Content starts
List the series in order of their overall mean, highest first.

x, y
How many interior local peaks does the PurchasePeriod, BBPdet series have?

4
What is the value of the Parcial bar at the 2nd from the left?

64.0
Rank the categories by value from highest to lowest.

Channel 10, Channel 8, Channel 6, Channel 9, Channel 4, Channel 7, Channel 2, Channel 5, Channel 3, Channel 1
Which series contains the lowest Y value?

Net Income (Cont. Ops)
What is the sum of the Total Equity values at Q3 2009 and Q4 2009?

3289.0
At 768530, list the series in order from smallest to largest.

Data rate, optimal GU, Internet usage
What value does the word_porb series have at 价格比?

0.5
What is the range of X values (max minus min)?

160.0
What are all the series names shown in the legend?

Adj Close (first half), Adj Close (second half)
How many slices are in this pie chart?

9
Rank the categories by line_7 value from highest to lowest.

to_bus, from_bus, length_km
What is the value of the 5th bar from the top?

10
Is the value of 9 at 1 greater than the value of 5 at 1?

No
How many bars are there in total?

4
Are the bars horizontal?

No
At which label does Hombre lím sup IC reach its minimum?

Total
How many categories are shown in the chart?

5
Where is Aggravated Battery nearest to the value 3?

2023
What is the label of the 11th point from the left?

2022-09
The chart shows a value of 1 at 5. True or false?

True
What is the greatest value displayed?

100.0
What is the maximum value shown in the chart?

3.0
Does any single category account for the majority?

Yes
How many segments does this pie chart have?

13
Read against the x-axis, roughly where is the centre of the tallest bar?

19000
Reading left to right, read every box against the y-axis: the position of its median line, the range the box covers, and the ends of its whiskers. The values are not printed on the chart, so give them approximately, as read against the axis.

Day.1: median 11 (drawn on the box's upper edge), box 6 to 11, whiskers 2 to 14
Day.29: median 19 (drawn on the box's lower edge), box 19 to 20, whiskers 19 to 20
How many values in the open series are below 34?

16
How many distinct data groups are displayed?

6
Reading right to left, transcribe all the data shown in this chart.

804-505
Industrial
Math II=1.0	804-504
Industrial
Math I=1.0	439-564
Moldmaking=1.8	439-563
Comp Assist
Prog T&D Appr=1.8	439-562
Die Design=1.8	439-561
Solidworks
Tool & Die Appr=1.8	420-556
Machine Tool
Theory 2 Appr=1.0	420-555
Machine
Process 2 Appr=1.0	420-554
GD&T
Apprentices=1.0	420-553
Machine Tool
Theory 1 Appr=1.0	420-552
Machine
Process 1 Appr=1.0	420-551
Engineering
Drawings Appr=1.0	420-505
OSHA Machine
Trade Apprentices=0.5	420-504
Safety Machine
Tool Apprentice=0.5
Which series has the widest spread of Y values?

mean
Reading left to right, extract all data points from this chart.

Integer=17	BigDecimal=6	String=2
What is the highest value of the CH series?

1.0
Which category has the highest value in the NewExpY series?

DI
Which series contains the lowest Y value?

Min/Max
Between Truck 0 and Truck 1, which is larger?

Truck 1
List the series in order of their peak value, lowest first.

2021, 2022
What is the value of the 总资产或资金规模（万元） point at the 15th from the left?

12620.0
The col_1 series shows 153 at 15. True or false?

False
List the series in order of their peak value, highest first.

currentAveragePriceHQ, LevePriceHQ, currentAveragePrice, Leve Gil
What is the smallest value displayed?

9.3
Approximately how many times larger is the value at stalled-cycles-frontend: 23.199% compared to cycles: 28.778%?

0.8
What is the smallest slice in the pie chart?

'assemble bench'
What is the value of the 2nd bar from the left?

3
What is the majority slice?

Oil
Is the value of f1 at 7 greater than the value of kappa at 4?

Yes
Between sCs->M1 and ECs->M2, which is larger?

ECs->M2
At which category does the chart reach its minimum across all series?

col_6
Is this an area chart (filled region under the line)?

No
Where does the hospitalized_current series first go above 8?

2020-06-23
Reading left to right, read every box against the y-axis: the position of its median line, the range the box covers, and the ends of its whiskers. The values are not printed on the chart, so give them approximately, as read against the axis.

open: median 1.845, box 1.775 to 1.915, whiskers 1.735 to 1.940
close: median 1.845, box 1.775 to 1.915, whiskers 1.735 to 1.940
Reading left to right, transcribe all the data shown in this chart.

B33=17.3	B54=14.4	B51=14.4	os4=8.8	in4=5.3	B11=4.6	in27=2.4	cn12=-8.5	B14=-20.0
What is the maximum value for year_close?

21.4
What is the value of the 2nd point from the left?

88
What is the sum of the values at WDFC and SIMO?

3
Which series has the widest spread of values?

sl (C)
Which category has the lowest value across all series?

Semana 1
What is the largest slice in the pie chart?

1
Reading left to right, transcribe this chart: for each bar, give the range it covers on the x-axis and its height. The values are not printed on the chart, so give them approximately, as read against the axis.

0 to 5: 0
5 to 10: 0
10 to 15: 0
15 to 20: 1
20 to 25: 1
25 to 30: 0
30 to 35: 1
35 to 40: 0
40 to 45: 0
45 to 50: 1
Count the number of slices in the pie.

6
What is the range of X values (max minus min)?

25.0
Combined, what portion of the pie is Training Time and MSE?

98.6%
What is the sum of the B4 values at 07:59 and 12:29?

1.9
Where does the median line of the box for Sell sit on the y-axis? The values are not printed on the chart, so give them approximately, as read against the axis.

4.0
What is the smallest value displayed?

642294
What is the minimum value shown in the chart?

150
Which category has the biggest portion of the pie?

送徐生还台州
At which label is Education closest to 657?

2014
Content ends
Copy the lines of the material exactly, from the first line through the line containing "Rank the categories by value".

List the series in order of their overall mean, highest first.

x, y
How many interior local peaks does the PurchasePeriod, BBPdet series have?

4
What is the value of the Parcial bar at the 2nd from the left?

64.0
Rank the categories by value from highest to lowest.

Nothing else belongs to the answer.